The effect of E31D and E63K mutations on KRAS GTPase function was predicted using three bioinformatics platforms: PolyPhen-2 (22), which utilizes a physical and comparative approach in relating structure to function; SIFT (23), which yields predictions based on sequence homology and physical properties of pertinent amino acids; and Mutation Assessor (24), which relies on the evolutionary conservation of the mutated amino acid in protein homologs. In all platforms, E31D was predicted to have null to minimal effect on protein function, whereas E63K scored high ratings of potential functional impact in PolyPhen-2 and SIFT (Table I). However, these predictions only analyze the protein in isolation, precluding the possible effects of a mutation on the binding of regulators, including adaptors, scaffolds, and other proteins in a signalosome, in addition to effectors.

Similar to the canonical mutants KRAS G12D and KRAS G13D, both KRAS E31D and KRAS E63K have minimal effect on the overall structure of KRAS, based on the calculated RMSD values (Fig. 6). However, all mutants resulted in apparent conformational changes in a region critical to the GTPase activity of the protein, the mobile loop switch I, whose relative orientation dictates the activity status of KRAS. In both KRAS E31D and KRAS E63K, noticeable repositioning of the switch I loop was observed. The canonical mutants KRAS G12D and KRAS G13D resulted in a reorientation of the same loop. Perturbations caused by the canonical mutants are corroborated by crystal structures solved previously (33).

Docking simulations using CDOCKER were performed to determine the effect of mutations on ligand binding.

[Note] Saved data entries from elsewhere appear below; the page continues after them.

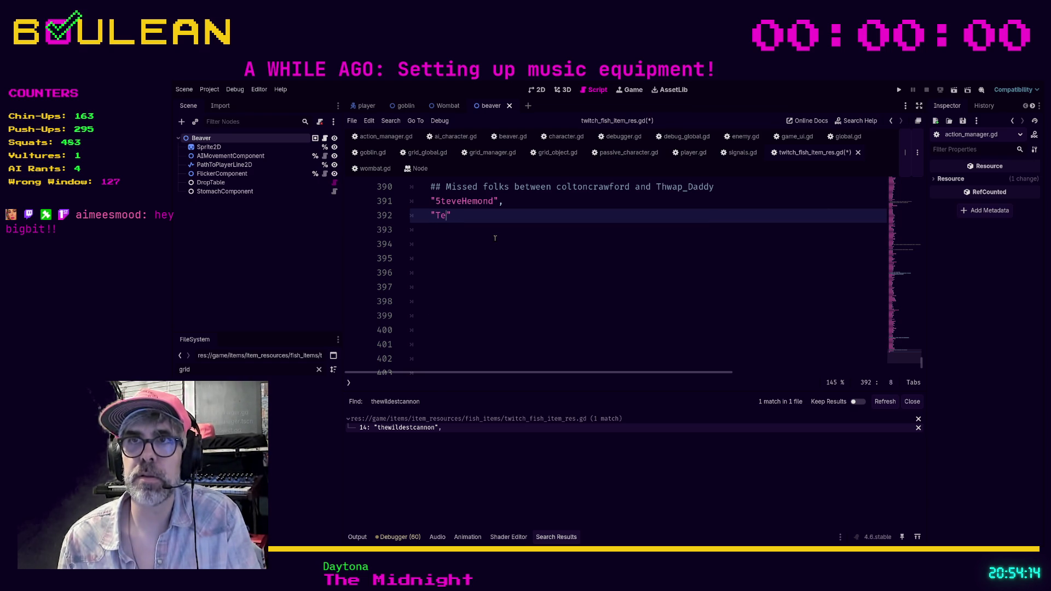
{"action": "type", "text": "mini\""}
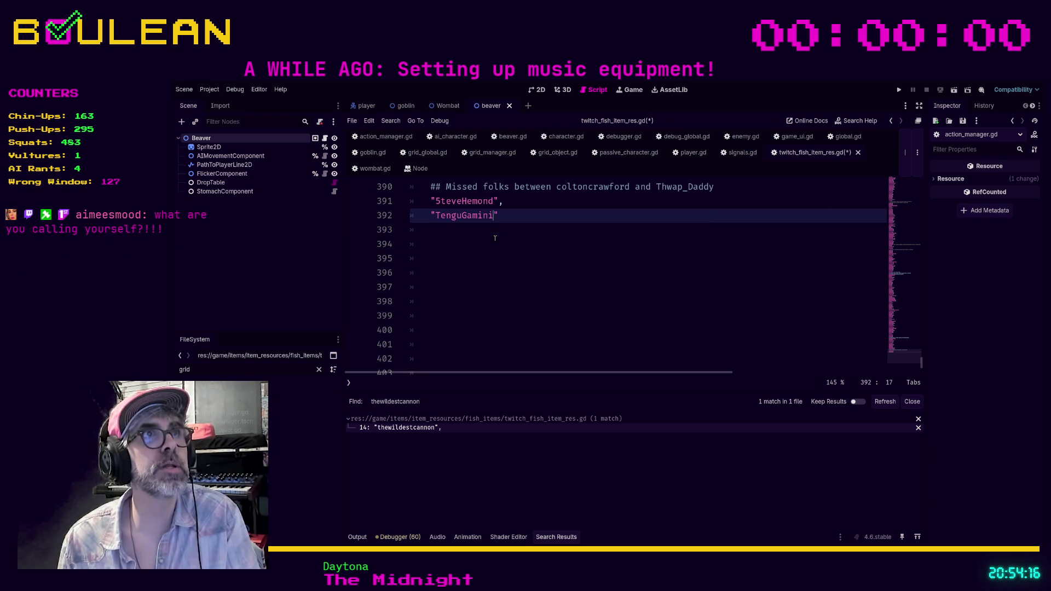
{"action": "type", "text": ","}
{"action": "key", "text": "Return"}
Add three more quoted viewer names and begin another entry.
{"action": "type", "text": "\"RuggMatt"}
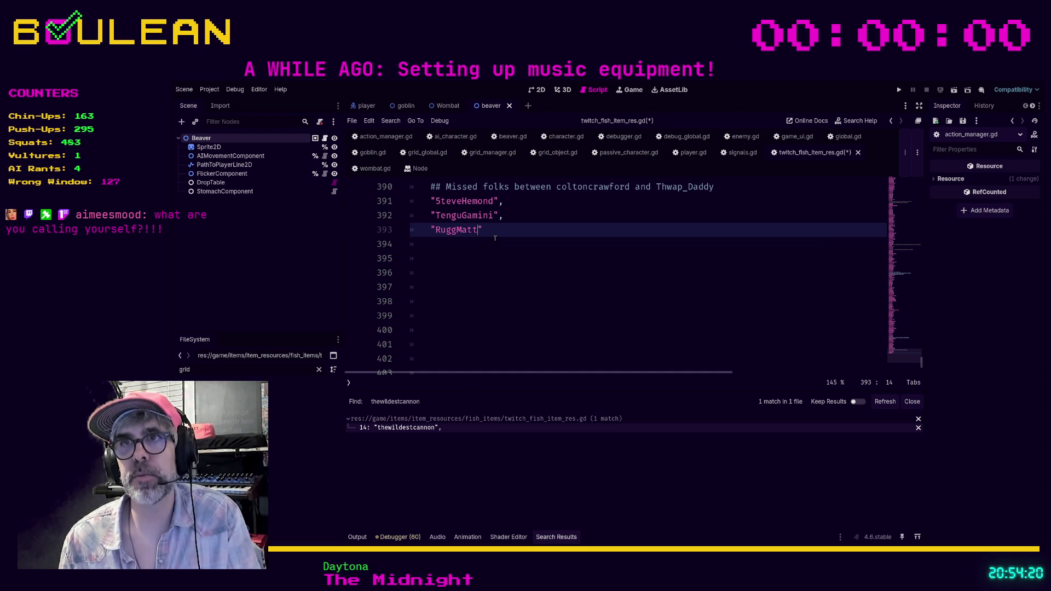
{"action": "type", "text": ","}
{"action": "key", "text": "Return"}
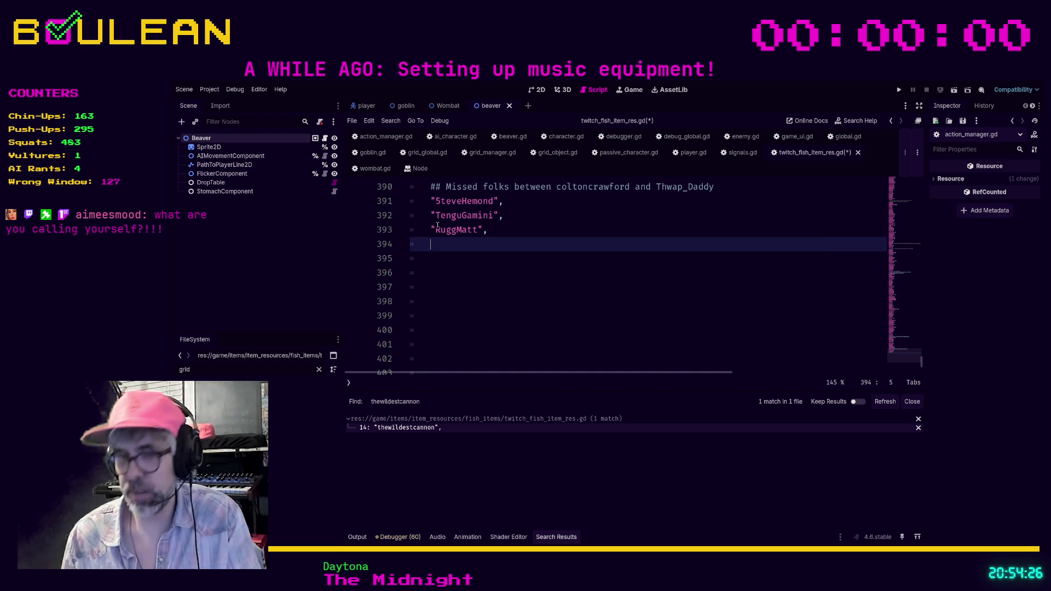
{"action": "type", "text": "\"tabbyThePanda\","}
{"action": "key", "text": "Return"}
{"action": "type", "text": "\""}
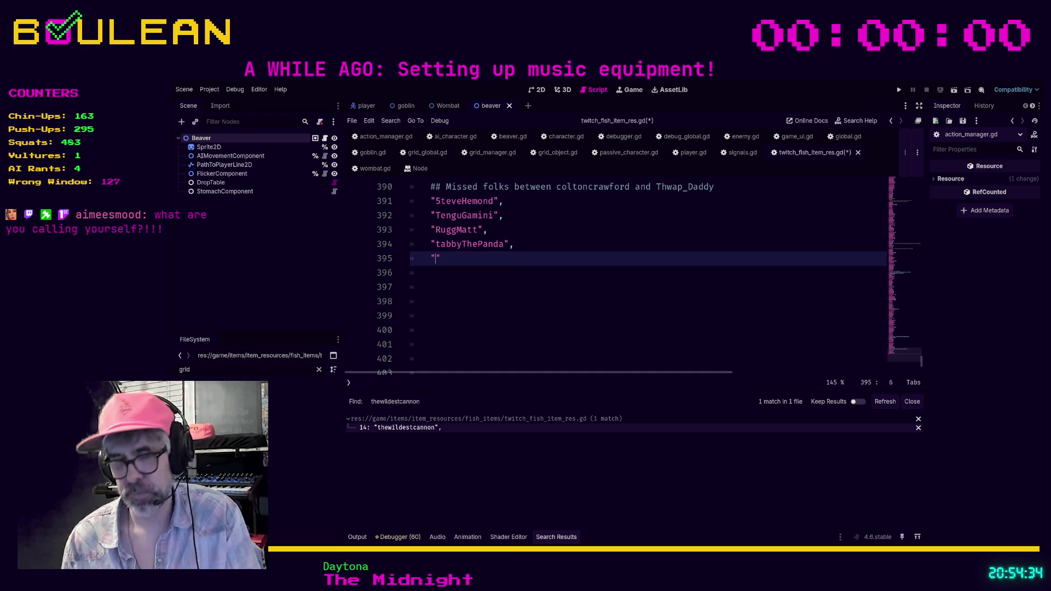
{"action": "type", "text": "the"}
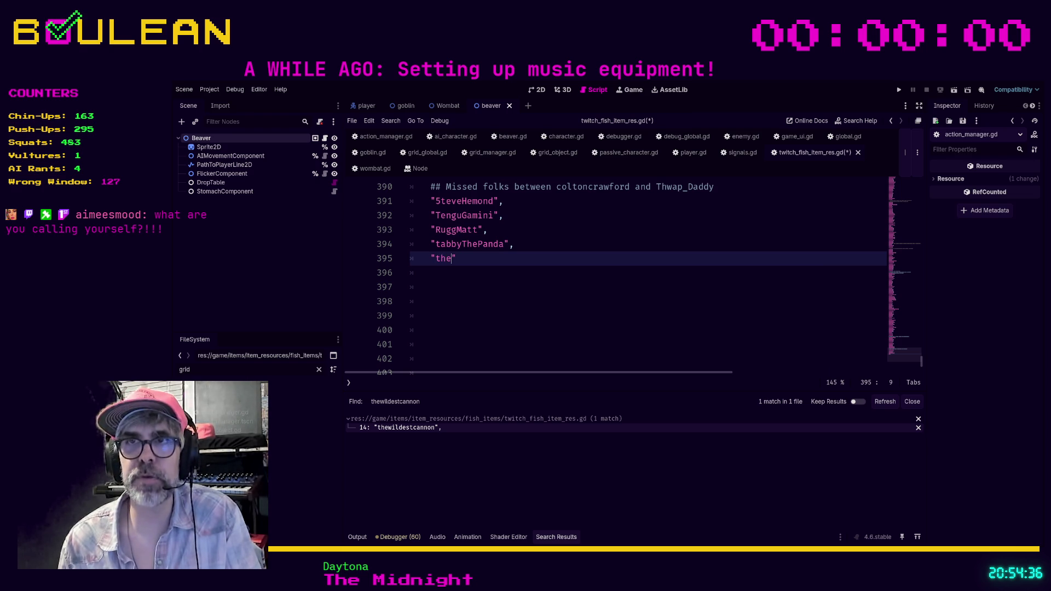
{"action": "type", "text": "Code"}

CDOCKER functions on an algorithm wherein the receptor is held rigid while the ligand is allowed to flex during pose refinement. The homology mutant models of KRAS E31D, E63K, G12D, and G13D were prepared and minimized prior to docking. A total of 64 poses of the pH-optimized GTP ligand were generated for the simulations, with considerations to possible conformations, tautomers, and isomers. For each variant of KRAS, 192 GTP-receptor complex poses were scored. As shown by the minimum docking scores, KRAS G13D had the most favorable interaction with GTP, followed by the wild-type, E31D, E63K, and finally, the G12D mutant (Fig. 7). The exergonic CDOCKER energy values for all KRAS variants predicted unimpeded and highly favorable ligand binding. In all cases, the highly negative triphosphate moiety of GTP was correctly oriented toward the positively charged metal cofactor within the binding pocket.